Каннибализм в греческих мифах. Опыт по истории развития нравственности
Шрифт:
Тейлор утверждает, что убийство, совершаемое в своей среде, у всех народов считается преступлением и большей частью подвергается строгому наказанию. Но это оказывается не безусловно справедливым. Мы знаем, что у некоторых народов позволительно убивать своих жён и детей. У иных же, как увидим, обычай требовал пожирания жёны вместе с детьми, которых она родила сверх определённого количества. Мы знаем также, что умерщвление состарившихся родителей до сих пор считается у некоторых дикарей долгом, в котором нетрудно усмотреть своего рода нравственный мотив, ибо другие кочующие народы, не желающие или не имеющие возможности заботиться о пропитании дряхлых стариков, оставляют их совершенно на произвол судьбы, обрекая, таким образом, на голодную смерть или на съедение диким животным. Дальнейшим шагом на этом пути представляются те случаи, когда любовь к старику-родителю, не довольствуясь его убиением, заставляет родственников съедать его невкусное мясо. Ввиду чрезвычайного множества подобных фактов, уже Яков Гримм говорит: «Жизнь без здоровья тела и без власти над его членами представлялась вполне ничтожною в глазах языческих народов [между прочим, и древних германцев]. Поэтому, считалось похвальным (recht) бросать слабых детей, умерщвлять неизлечимо больных и освобождать их таким образом от продолжительных страданий. Отсюда вытекало и такое
Очевидно, что уже и эти факты значительно противоречат предположению о непозволительности убийства в своей среде. Но аргумент, что позволительность его должна бы повлечь за собой распадение и исчезновение общества, оказывается окончательно несостоятельным ввиду фактически существовавшего и до сих пор существующего права отца располагать жизнью новорождённых детей совершенно произвольно. [229] Ко всему этому следует ещё заметить, что если у теперешних народов позволительность убийства оказывается действительно ограниченной, то из этого нельзя ещё делать прямого вывода о подобном состоянии первобытного человечества, от которого, следует полагать, значительно ушли вперёд даже самые дикие народы теперешних времён. Сохранившиеся в мифах следы первобытной грубости указывают нам на такое состояние человечества, в котором не существовало ни малейшего понятия о преступности какого бы то ни было убийства. Поэтому придётся признать, что в самом человеке есть множество данных, и в окружающей его природе множество условий, гарантирующих существование человечества даже и при вполне безусловной позволительности убийства. При этом не следует также упускать из виду, что животные чрезвычайно редко бывают способны загрызть другое животное той же породы; что они только в очень исключительных случаях умерщвляют своих детёнышей, и что, напротив, мир животных изобилует примерами самой нежной привязанности друг к другу. Нет причины отрицать существование подобных условий и в первобытном человечестве, так что представляется возможность вдуматься в такое состояние общества, в котором убийство, особенно же родственников, требуя значительной энергии, могло даже считаться громадным подвигом, достойным удивления.

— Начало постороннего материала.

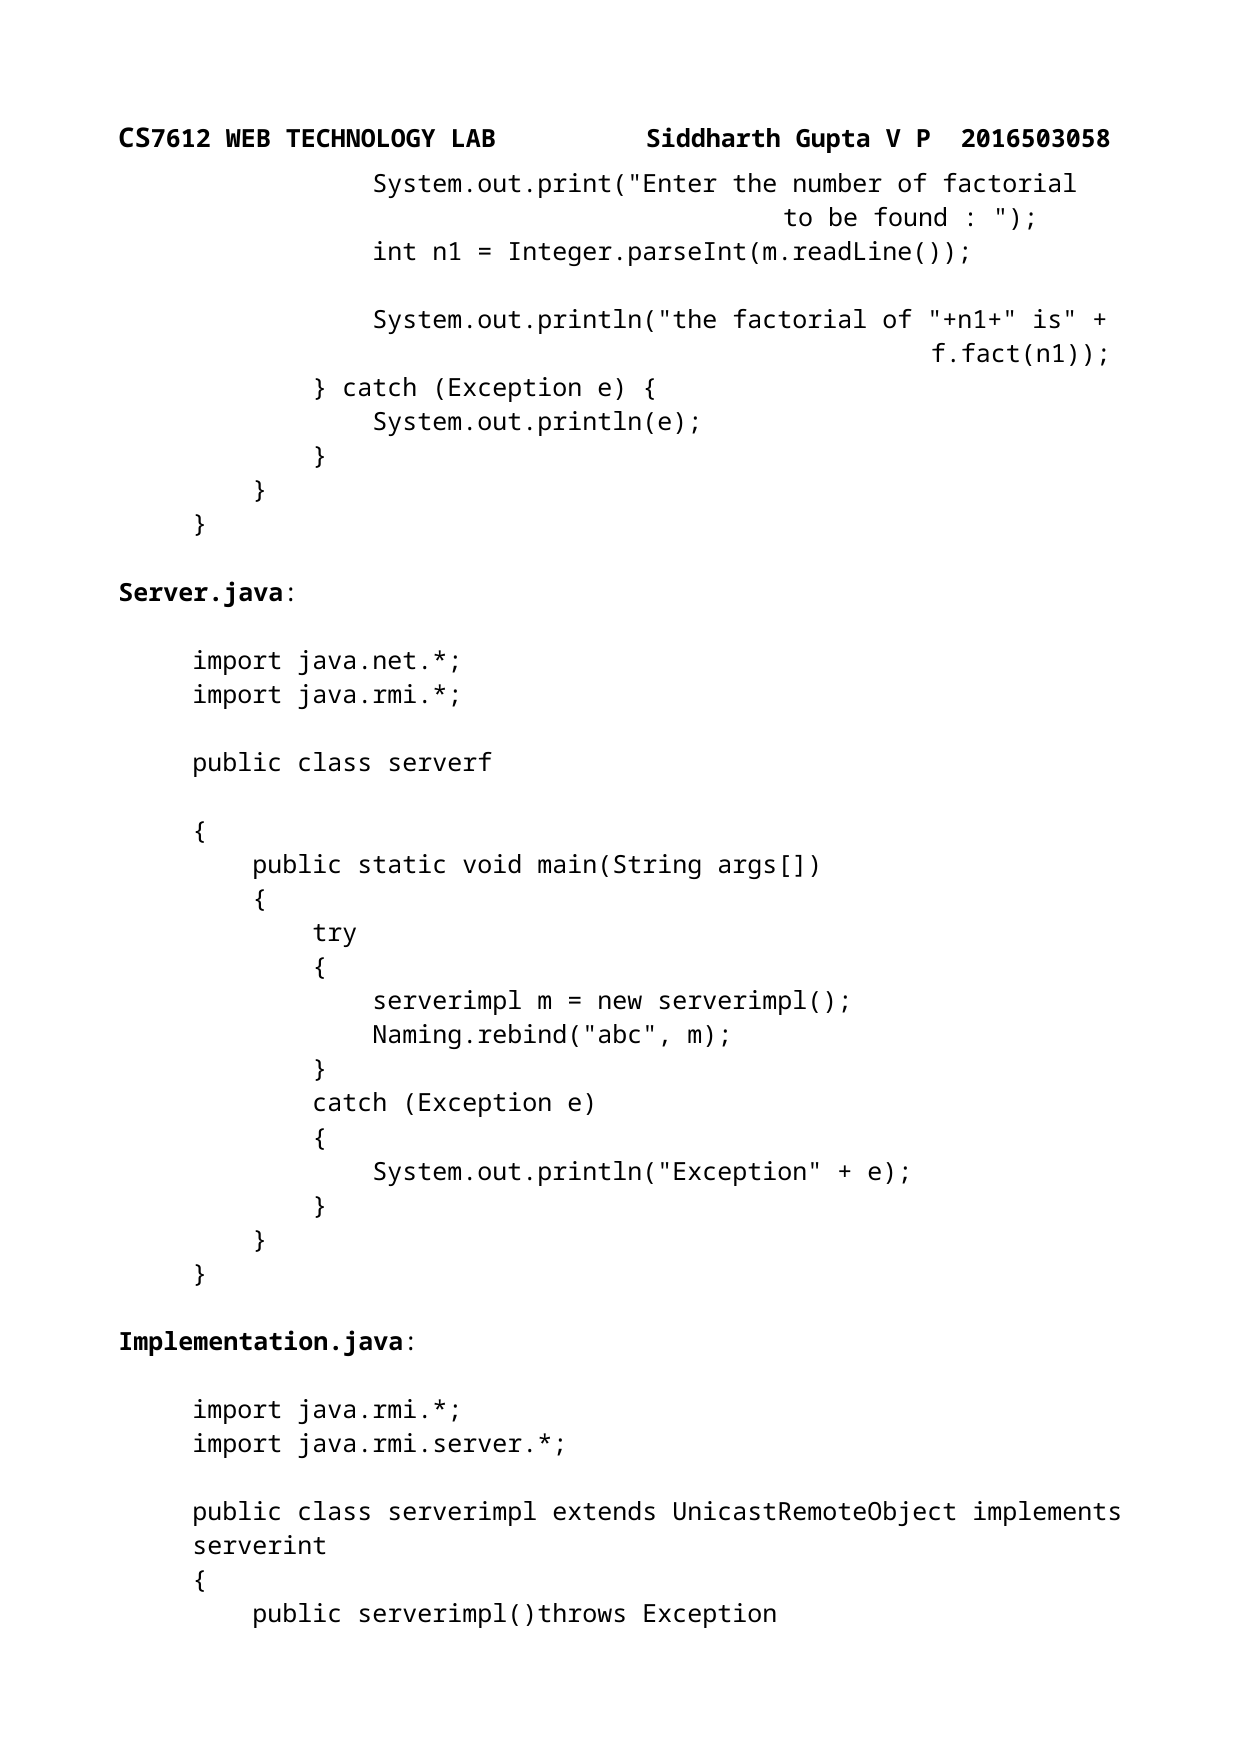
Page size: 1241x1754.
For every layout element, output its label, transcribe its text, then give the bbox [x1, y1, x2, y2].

text } [192, 1187, 1122, 1221]
text catch (Exception e) [192, 1085, 1122, 1119]
text try [192, 915, 1122, 949]
text { [192, 881, 1122, 915]
text Implementation.java: [118, 1323, 1122, 1358]
text public class serverf [192, 744, 1122, 778]
text } [192, 438, 1122, 472]
text import java.rmi.server.*; [192, 1426, 1122, 1460]
text } [192, 472, 1122, 506]
text } [192, 1255, 1122, 1289]
text System.out.println("the factorial of "+n1+" is" + f.fact(n1)); [192, 302, 1122, 370]
text { [192, 813, 1122, 847]
text import java.net.*; [192, 642, 1122, 676]
text { [192, 1119, 1122, 1153]
text System.out.println(e); [192, 404, 1122, 438]
text public static void main(String args[]) [192, 847, 1122, 881]
text System.out.println("Exception" + e); [192, 1153, 1122, 1187]
text } catch (Exception e) { [192, 370, 1122, 404]
text public class serverimpl extends UnicastRemoteObject implements serverint [192, 1494, 1122, 1562]
text } [192, 506, 1122, 540]
text int n1 = Integer.parseInt(m.readLine()); [192, 233, 1122, 268]
text Naming.rebind("abc", m); [192, 1017, 1122, 1051]
text { [192, 1562, 1122, 1596]
text } [192, 1221, 1122, 1255]
text serverimpl m = new serverimpl(); [192, 983, 1122, 1017]
text import java.rmi.*; [192, 1392, 1122, 1426]
text { [192, 949, 1122, 983]
text System.out.print("Enter the number of factorial to be found : "); [192, 165, 1122, 233]
text } [192, 1051, 1122, 1085]
text public serverimpl()throws Exception [192, 1596, 1122, 1630]
text Server.java: [118, 574, 1122, 608]
text import java.rmi.*; [192, 676, 1122, 710]
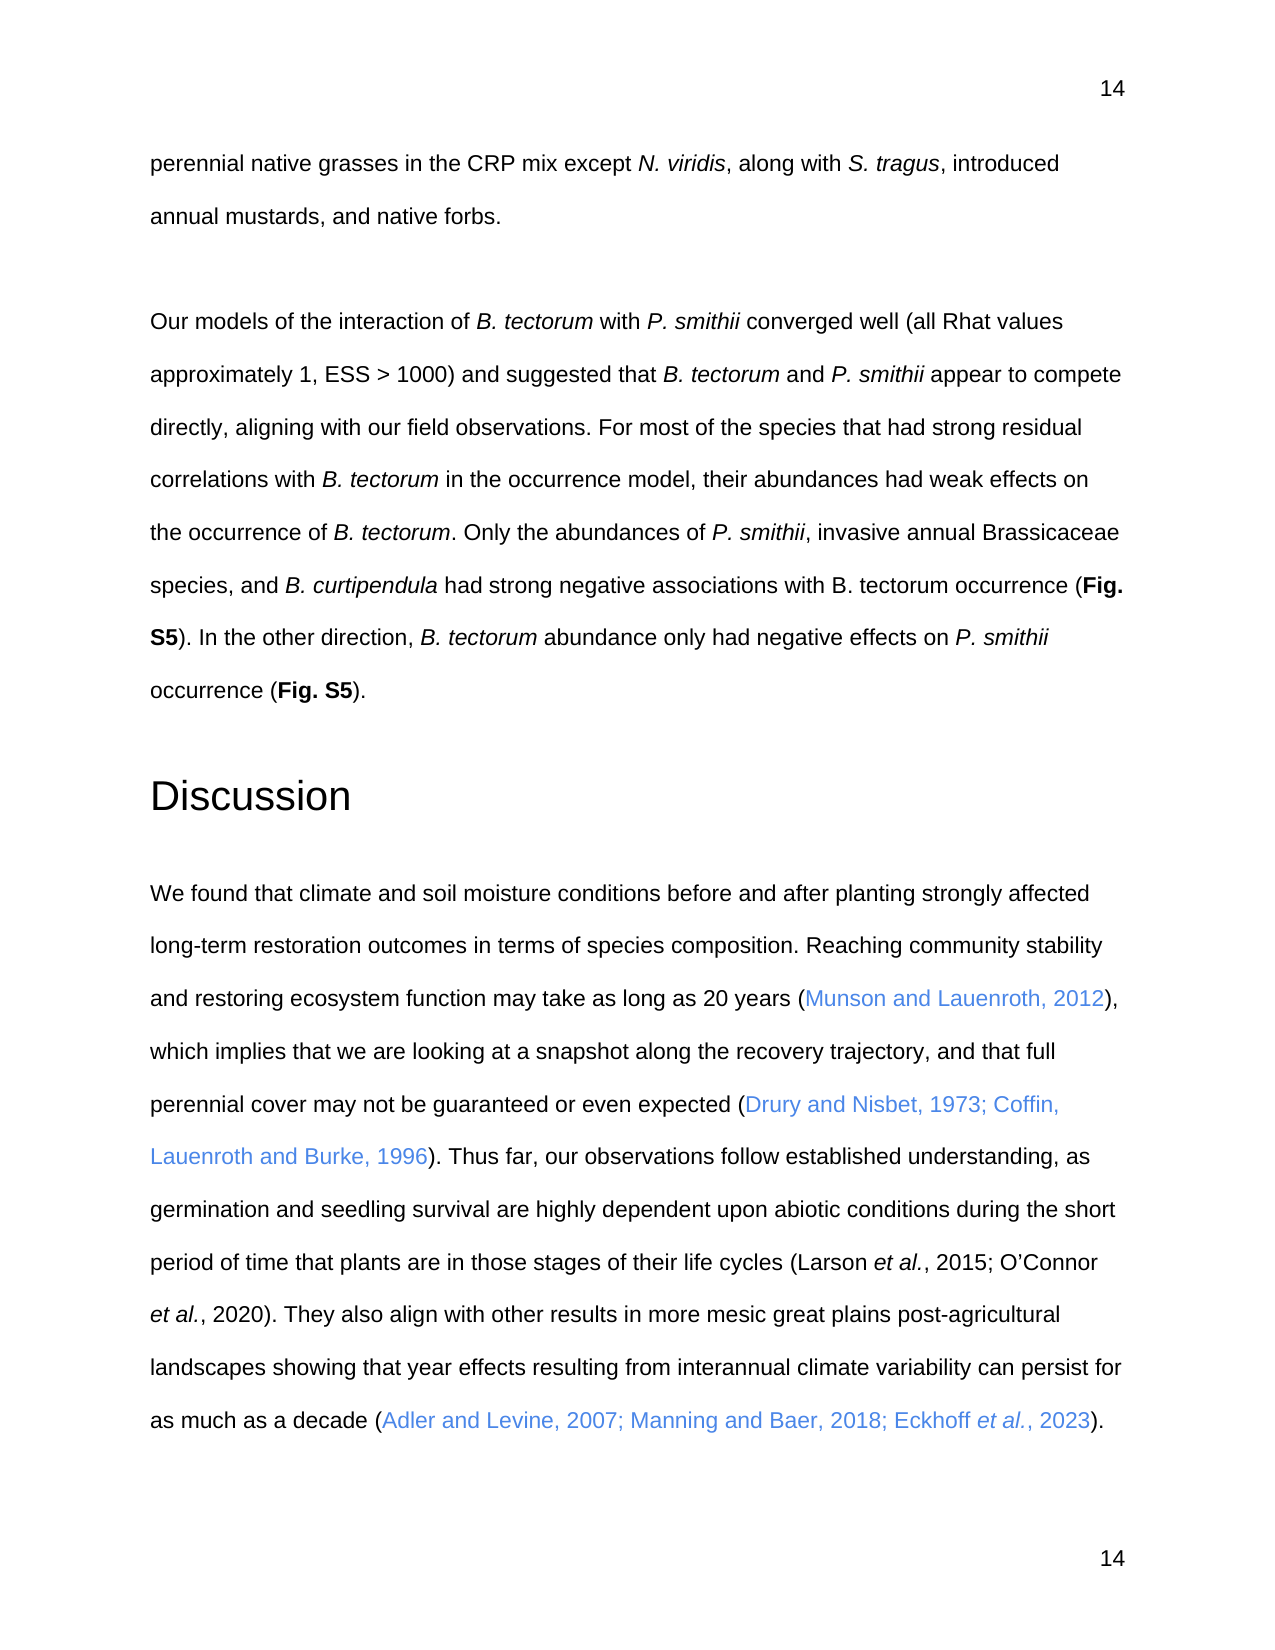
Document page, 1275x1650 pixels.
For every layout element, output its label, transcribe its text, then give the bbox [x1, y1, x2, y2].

text perennial native grasses in the CRP mix except N. viridis, along with S. tragus, introduced annual mustards, and native forbs. [150, 150, 1125, 229]
text Our models of the interaction of B. tectorum with P. smithii converged well (all Rhat values approximately 1, ESS > 1000) and suggested that B. tectorum and P. smithii appear to compete directly, aligning with our field observations. For most of the species that had strong residual correlations with B. tectorum in the occurrence model, their abundances had weak effects on the occurrence of B. tectorum. Only the abundances of P. smithii, invasive annual Brassicaceae species, and B. curtipendula had strong negative associations with B. tectorum occurrence (Fig. S5). In the other direction, B. tectorum abundance only had negative effects on P. smithii occurrence (Fig. S5). [150, 308, 1125, 703]
text We found that climate and soil moisture conditions before and after planting strongly affected long-term restoration outcomes in terms of species composition. Reaching community stability and restoring ecosystem function may take as long as 20 years (Munson and Lauenroth, 2012), which implies that we are looking at a snapshot along the recovery trajectory, and that full perennial cover may not be guaranteed or even expected (Drury and Nisbet, 1973; Coffin, Lauenroth and Burke, 1996). Thus far, our observations follow established understanding, as germination and seedling survival are highly dependent upon abiotic conditions during the short period of time that plants are in those stages of their life cycles (Larson et al., 2015; O’Connor et al., 2020). They also align with other results in more mesic great plains post-agricultural landscapes showing that year effects resulting from interannual climate variability can persist for as much as a decade (Adler and Levine, 2007; Manning and Baer, 2018; Eckhoff et al., 2023). [150, 880, 1125, 1433]
subtitle Discussion [150, 771, 1125, 819]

Если обратимся к греческим мифам, то именно там мы найдём следы подобного состояния общества, особенно в тех мифах, в которых умерщвление ребёнка мотивируется опасением, чтобы он, выросши, не убил отца или не лишил его престола. Для дальнейшего пояснения служат примерами: Кронос, оскопивший своего отца Урана и овладевший его престолом; затем Зевс, который, низвергши Кроноса, берет себе в жёны его супругу Рею (свою собственную мать), и, наконец, Эдип, убивающий своего отца Лая и женящийся на своей матери Эпикасте или Иокасте. [230] Из таких данных мы должны заключить, что даже отцеубийство некогда было нравственным подвигом, и то единственно потому, что в нём проявлялось, по тогдашним грубым понятиям, особенное геройство. Действительно, ввиду того, что отец мог располагать жизнью сына совершенно произвольно; ввиду вытекающего отсюда рабского положения последнего, удержавшегося в Греции и особенно в Риме до поздних исторических времён, могла казаться геройством смелость решиться на отцеубийство и посредством выполнения этой мысли овладеть достоянием и властью отца, но прежде всего его женой или жёнами, так как мать семейства считалась, должно быть, символом отцовской власти. Самый замечательный пример представляет в этом отношении еврейское сказание об Авессаломе, идущем войной на своего отца Давида. Тут чрезвычайно важен совет, данный Авессалому Ахитофелом: «Войди к наложницам отца твоего, которых он оставил охранять дом свой; и услышат все израильтяне, что ты сделался ненавистным для отца своего и укрепятся руки всех, которые с тобою». «И поставили, – говорит предание, – для Авессалома палатку на кровле, и вошёл Авессалом к наложницам отца своего пред глазами всего Израиля. Советы же Ахитофела, которые он давал в то время, считались, как если бы кто спрашивал наставления у Бога. Таков был всякий совет Ахитофела, как для Давида, так и для Авессалома». [231] Недаром Давид и опасался так сильно его совета. [232] Известно, что и до сих пор у многих народов жена или весь гарем отца переходят после смерти последнего во власть сына. [233]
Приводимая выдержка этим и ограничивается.